What the exercise asks
Copy each entry as it stands, leaving nothing out.

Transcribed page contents
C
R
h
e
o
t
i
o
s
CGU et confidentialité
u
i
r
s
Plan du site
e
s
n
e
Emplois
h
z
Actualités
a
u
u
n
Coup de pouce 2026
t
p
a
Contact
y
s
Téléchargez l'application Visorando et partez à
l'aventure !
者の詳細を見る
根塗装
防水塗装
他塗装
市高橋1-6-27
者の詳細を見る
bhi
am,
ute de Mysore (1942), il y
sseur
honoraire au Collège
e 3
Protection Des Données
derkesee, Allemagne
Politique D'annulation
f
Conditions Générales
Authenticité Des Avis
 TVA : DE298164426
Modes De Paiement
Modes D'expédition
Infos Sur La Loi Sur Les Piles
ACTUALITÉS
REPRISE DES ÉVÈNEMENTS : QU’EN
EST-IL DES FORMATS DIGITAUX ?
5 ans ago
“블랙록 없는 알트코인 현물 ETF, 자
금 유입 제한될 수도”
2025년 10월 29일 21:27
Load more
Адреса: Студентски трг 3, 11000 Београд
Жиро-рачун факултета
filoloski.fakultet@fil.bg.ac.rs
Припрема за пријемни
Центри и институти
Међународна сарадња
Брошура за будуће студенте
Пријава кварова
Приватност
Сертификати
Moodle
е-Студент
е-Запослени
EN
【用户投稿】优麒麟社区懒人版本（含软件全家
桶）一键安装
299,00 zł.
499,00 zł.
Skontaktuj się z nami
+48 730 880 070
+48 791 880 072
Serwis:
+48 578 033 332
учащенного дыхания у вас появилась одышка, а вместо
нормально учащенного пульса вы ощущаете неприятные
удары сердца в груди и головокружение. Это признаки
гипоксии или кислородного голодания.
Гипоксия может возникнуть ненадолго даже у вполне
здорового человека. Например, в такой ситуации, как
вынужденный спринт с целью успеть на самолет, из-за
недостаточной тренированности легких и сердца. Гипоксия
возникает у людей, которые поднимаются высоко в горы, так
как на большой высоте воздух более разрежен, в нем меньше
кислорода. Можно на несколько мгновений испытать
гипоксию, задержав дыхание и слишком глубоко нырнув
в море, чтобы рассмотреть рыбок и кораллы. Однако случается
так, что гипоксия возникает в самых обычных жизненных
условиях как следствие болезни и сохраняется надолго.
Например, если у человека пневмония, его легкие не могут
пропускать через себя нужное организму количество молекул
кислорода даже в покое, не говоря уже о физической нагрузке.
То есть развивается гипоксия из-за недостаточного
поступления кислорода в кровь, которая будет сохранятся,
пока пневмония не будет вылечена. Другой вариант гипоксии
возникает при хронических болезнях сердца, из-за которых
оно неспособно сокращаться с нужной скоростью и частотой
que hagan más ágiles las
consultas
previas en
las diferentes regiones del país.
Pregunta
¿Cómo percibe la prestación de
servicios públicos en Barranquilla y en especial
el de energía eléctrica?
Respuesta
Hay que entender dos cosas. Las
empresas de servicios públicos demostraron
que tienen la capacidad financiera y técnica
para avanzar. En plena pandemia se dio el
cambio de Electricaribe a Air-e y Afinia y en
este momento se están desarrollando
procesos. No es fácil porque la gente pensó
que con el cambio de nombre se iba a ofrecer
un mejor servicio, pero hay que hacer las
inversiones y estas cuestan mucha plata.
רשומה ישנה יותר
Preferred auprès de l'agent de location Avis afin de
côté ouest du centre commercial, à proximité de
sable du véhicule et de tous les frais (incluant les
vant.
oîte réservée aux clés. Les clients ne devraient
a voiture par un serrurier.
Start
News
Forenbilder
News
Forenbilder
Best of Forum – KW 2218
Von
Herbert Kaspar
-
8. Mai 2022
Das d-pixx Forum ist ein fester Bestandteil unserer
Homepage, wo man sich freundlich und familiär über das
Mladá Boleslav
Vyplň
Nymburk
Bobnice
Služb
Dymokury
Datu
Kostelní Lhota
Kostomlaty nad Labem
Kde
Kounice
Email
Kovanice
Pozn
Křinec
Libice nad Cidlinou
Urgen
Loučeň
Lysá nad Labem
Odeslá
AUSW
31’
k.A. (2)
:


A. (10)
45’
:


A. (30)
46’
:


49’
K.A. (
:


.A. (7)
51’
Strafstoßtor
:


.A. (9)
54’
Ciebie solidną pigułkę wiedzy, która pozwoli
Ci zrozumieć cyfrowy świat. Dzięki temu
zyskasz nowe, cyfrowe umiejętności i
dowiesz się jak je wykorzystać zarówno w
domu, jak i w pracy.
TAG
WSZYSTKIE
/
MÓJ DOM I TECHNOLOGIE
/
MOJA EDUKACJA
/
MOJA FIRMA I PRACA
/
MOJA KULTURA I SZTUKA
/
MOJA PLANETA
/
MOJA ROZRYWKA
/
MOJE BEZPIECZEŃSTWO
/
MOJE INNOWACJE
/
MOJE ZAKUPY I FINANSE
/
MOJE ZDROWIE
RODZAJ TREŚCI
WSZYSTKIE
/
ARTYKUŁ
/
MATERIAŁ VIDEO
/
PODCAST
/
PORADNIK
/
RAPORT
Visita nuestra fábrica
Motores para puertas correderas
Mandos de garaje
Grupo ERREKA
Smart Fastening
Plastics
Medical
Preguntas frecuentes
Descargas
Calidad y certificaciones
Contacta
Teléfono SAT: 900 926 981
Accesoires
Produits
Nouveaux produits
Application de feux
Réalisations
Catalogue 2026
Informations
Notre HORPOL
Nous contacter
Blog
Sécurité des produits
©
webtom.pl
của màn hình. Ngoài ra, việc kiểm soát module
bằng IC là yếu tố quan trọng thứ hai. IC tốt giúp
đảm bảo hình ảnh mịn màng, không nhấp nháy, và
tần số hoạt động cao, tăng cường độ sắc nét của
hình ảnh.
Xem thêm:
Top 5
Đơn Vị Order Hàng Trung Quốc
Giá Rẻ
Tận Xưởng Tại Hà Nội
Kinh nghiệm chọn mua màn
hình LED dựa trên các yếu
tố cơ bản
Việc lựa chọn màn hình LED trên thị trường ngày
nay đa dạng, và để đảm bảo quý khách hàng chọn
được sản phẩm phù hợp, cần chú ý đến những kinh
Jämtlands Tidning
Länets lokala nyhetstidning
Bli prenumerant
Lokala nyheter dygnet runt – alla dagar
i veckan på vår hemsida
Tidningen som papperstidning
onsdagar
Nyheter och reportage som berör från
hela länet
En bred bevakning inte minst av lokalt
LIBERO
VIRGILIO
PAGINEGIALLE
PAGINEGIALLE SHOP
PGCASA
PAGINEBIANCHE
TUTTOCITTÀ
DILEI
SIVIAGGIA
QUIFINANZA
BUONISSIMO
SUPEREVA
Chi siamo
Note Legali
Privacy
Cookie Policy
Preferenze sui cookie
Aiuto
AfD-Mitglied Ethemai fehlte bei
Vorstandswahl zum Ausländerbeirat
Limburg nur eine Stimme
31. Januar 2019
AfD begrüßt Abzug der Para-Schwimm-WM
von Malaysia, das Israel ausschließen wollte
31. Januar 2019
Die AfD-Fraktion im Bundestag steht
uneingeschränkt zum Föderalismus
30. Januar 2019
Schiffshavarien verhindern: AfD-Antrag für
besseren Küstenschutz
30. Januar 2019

Exercise result
C
R
h
e
o
t
i
o
s
CGU et confidentialité
u
i
r
s
Plan du site
e
s
n
e
Emplois
h
z
Actualités
a
u
u
n
Coup de pouce 2026
t
p
a
Contact
y
s
Téléchargez l'application Visorando et partez à
l'aventure !
者の詳細を見る
根塗装
防水塗装
他塗装
市高橋1-6-27
者の詳細を見る
bhi
am,
ute de Mysore (1942), il y
sseur
honoraire au Collège
e 3
Protection Des Données
derkesee, Allemagne
Politique D'annulation
f
Conditions Générales
Authenticité Des Avis
 TVA : DE298164426
Modes De Paiement
Modes D'expédition
Infos Sur La Loi Sur Les Piles
ACTUALITÉS
REPRISE DES ÉVÈNEMENTS : QU’EN
EST-IL DES FORMATS DIGITAUX ?
5 ans ago
“블랙록 없는 알트코인 현물 ETF, 자
금 유입 제한될 수도”
2025년 10월 29일 21:27
Load more
Адреса: Студентски трг 3, 11000 Београд
Жиро-рачун факултета
filoloski.fakultet@fil.bg.ac.rs
Припрема за пријемни
Центри и институти
Међународна сарадња
Брошура за будуће студенте
Пријава кварова
Приватност
Сертификати
Moodle
е-Студент
е-Запослени
EN
【用户投稿】优麒麟社区懒人版本（含软件全家
桶）一键安装
299,00 zł.
499,00 zł.
Skontaktuj się z nami
+48 730 880 070
+48 791 880 072
Serwis:
+48 578 033 332
учащенного дыхания у вас появилась одышка, а вместо
нормально учащенного пульса вы ощущаете неприятные
удары сердца в груди и головокружение. Это признаки
гипоксии или кислородного голодания.
Гипоксия может возникнуть ненадолго даже у вполне
здорового человека. Например, в такой ситуации, как
вынужденный спринт с целью успеть на самолет, из-за
недостаточной тренированности легких и сердца. Гипоксия
возникает у людей, которые поднимаются высоко в горы, так
как на большой высоте воздух более разрежен, в нем меньше
кислорода. Можно на несколько мгновений испытать
гипоксию, задержав дыхание и слишком глубоко нырнув
в море, чтобы рассмотреть рыбок и кораллы. Однако случается
так, что гипоксия возникает в самых обычных жизненных
условиях как следствие болезни и сохраняется надолго.
Например, если у человека пневмония, его легкие не могут
пропускать через себя нужное организму количество молекул
кислорода даже в покое, не говоря уже о физической нагрузке.
То есть развивается гипоксия из-за недостаточного
поступления кислорода в кровь, которая будет сохранятся,
пока пневмония не будет вылечена. Другой вариант гипоксии
возникает при хронических болезнях сердца, из-за которых
оно неспособно сокращаться с нужной скоростью и частотой
que hagan más ágiles las
consultas
previas en
las diferentes regiones del país.
Pregunta
¿Cómo percibe la prestación de
servicios públicos en Barranquilla y en especial
el de energía eléctrica?
Respuesta
Hay que entender dos cosas. Las
empresas de servicios públicos demostraron
que tienen la capacidad financiera y técnica
para avanzar. En plena pandemia se dio el
cambio de Electricaribe a Air-e y Afinia y en
este momento se están desarrollando
procesos. No es fácil porque la gente pensó
que con el cambio de nombre se iba a ofrecer
un mejor servicio, pero hay que hacer las
inversiones y estas cuestan mucha plata.
רשומה ישנה יותר
Preferred auprès de l'agent de location Avis afin de
côté ouest du centre commercial, à proximité de
sable du véhicule et de tous les frais (incluant les
vant.
oîte réservée aux clés. Les clients ne devraient
a voiture par un serrurier.
Start
News
Forenbilder
News
Forenbilder
Best of Forum – KW 2218
Von
Herbert Kaspar
-
8. Mai 2022
Das d-pixx Forum ist ein fester Bestandteil unserer
Homepage, wo man sich freundlich und familiär über das
Mladá Boleslav
Vyplň
Nymburk
Bobnice
Služb
Dymokury
Datu
Kostelní Lhota
Kostomlaty nad Labem
Kde
Kounice
Email
Kovanice
Pozn
Křinec
Libice nad Cidlinou
Urgen
Loučeň
Lysá nad Labem
Odeslá
AUSW
31’
k.A. (2)
:


A. (10)
45’
:


A. (30)
46’
:


49’
K.A. (
:


.A. (7)
51’
Strafstoßtor
:


.A. (9)
54’
Ciebie solidną pigułkę wiedzy, która pozwoli
Ci zrozumieć cyfrowy świat. Dzięki temu
zyskasz nowe, cyfrowe umiejętności i
dowiesz się jak je wykorzystać zarówno w
domu, jak i w pracy.
TAG
WSZYSTKIE
/
MÓJ DOM I TECHNOLOGIE
/
MOJA EDUKACJA
/
MOJA FIRMA I PRACA
/
MOJA KULTURA I SZTUKA
/
MOJA PLANETA
/
MOJA ROZRYWKA
/
MOJE BEZPIECZEŃSTWO
/
MOJE INNOWACJE
/
MOJE ZAKUPY I FINANSE
/
MOJE ZDROWIE
RODZAJ TREŚCI
WSZYSTKIE
/
ARTYKUŁ
/
MATERIAŁ VIDEO
/
PODCAST
/
PORADNIK
/
RAPORT
Visita nuestra fábrica
Motores para puertas correderas
Mandos de garaje
Grupo ERREKA
Smart Fastening
Plastics
Medical
Preguntas frecuentes
Descargas
Calidad y certificaciones
Contacta
Teléfono SAT: 900 926 981
Accesoires
Produits
Nouveaux produits
Application de feux
Réalisations
Catalogue 2026
Informations
Notre HORPOL
Nous contacter
Blog
Sécurité des produits
©
webtom.pl
của màn hình. Ngoài ra, việc kiểm soát module
bằng IC là yếu tố quan trọng thứ hai. IC tốt giúp
đảm bảo hình ảnh mịn màng, không nhấp nháy, và
tần số hoạt động cao, tăng cường độ sắc nét của
hình ảnh.
Xem thêm:
Top 5
Đơn Vị Order Hàng Trung Quốc
Giá Rẻ
Tận Xưởng Tại Hà Nội
Kinh nghiệm chọn mua màn
hình LED dựa trên các yếu
tố cơ bản
Việc lựa chọn màn hình LED trên thị trường ngày
nay đa dạng, và để đảm bảo quý khách hàng chọn
được sản phẩm phù hợp, cần chú ý đến những kinh
Jämtlands Tidning
Länets lokala nyhetstidning
Bli prenumerant
Lokala nyheter dygnet runt – alla dagar
i veckan på vår hemsida
Tidningen som papperstidning
onsdagar
Nyheter och reportage som berör från
hela länet
En bred bevakning inte minst av lokalt
LIBERO
VIRGILIO
PAGINEGIALLE
PAGINEGIALLE SHOP
PGCASA
PAGINEBIANCHE
TUTTOCITTÀ
DILEI
SIVIAGGIA
QUIFINANZA
BUONISSIMO
SUPEREVA
Chi siamo
Note Legali
Privacy
Cookie Policy
Preferenze sui cookie
Aiuto
AfD-Mitglied Ethemai fehlte bei
Vorstandswahl zum Ausländerbeirat
Limburg nur eine Stimme
31. Januar 2019
AfD begrüßt Abzug der Para-Schwimm-WM
von Malaysia, das Israel ausschließen wollte
31. Januar 2019
Die AfD-Fraktion im Bundestag steht
uneingeschränkt zum Föderalismus
30. Januar 2019
Schiffshavarien verhindern: AfD-Antrag für
besseren Küstenschutz
30. Januar 2019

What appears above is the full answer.